INSTRUCTION. Change every "colour" to "color" in the lines below, leaving everything else as it is.

-------------------------

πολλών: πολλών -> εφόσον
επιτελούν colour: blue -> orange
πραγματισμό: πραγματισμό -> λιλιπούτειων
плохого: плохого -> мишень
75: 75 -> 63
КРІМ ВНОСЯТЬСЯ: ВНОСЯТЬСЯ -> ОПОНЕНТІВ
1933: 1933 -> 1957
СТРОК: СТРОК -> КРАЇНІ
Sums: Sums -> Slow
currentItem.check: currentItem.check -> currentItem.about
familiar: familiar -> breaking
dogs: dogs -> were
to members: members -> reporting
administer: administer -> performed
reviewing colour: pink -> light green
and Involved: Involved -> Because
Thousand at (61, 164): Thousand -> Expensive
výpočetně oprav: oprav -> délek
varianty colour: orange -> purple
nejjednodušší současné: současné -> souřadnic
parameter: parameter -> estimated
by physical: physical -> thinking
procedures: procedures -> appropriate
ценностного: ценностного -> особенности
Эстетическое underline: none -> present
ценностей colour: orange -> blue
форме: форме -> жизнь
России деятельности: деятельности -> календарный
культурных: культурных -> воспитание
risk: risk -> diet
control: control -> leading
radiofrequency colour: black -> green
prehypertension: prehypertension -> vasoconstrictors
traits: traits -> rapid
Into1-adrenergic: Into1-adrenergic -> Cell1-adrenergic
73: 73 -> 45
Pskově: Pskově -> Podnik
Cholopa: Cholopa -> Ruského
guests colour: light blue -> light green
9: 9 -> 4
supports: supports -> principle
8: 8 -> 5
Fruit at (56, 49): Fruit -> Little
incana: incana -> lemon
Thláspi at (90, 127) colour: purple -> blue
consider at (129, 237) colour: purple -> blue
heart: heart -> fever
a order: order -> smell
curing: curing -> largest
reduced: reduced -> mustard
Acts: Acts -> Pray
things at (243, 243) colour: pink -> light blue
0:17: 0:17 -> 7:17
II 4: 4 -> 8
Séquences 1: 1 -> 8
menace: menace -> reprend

-------------------------

TASK OUTPUT.
πολλών: πολλών -> εφόσον
επιτελούν color: blue -> orange
πραγματισμό: πραγματισμό -> λιλιπούτειων
плохого: плохого -> мишень
75: 75 -> 63
КРІМ ВНОСЯТЬСЯ: ВНОСЯТЬСЯ -> ОПОНЕНТІВ
1933: 1933 -> 1957
СТРОК: СТРОК -> КРАЇНІ
Sums: Sums -> Slow
currentItem.check: currentItem.check -> currentItem.about
familiar: familiar -> breaking
dogs: dogs -> were
to members: members -> reporting
administer: administer -> performed
reviewing color: pink -> light green
and Involved: Involved -> Because
Thousand at (61, 164): Thousand -> Expensive
výpočetně oprav: oprav -> délek
varianty color: orange -> purple
nejjednodušší současné: současné -> souřadnic
parameter: parameter -> estimated
by physical: physical -> thinking
procedures: procedures -> appropriate
ценностного: ценностного -> особенности
Эстетическое underline: none -> present
ценностей color: orange -> blue
форме: форме -> жизнь
России деятельности: деятельности -> календарный
культурных: культурных -> воспитание
risk: risk -> diet
control: control -> leading
radiofrequency color: black -> green
prehypertension: prehypertension -> vasoconstrictors
traits: traits -> rapid
Into1-adrenergic: Into1-adrenergic -> Cell1-adrenergic
73: 73 -> 45
Pskově: Pskově -> Podnik
Cholopa: Cholopa -> Ruského
guests color: light blue -> light green
9: 9 -> 4
supports: supports -> principle
8: 8 -> 5
Fruit at (56, 49): Fruit -> Little
incana: incana -> lemon
Thláspi at (90, 127) color: purple -> blue
consider at (129, 237) color: purple -> blue
heart: heart -> fever
a order: order -> smell
curing: curing -> largest
reduced: reduced -> mustard
Acts: Acts -> Pray
things at (243, 243) color: pink -> light blue
0:17: 0:17 -> 7:17
II 4: 4 -> 8
Séquences 1: 1 -> 8
menace: menace -> reprend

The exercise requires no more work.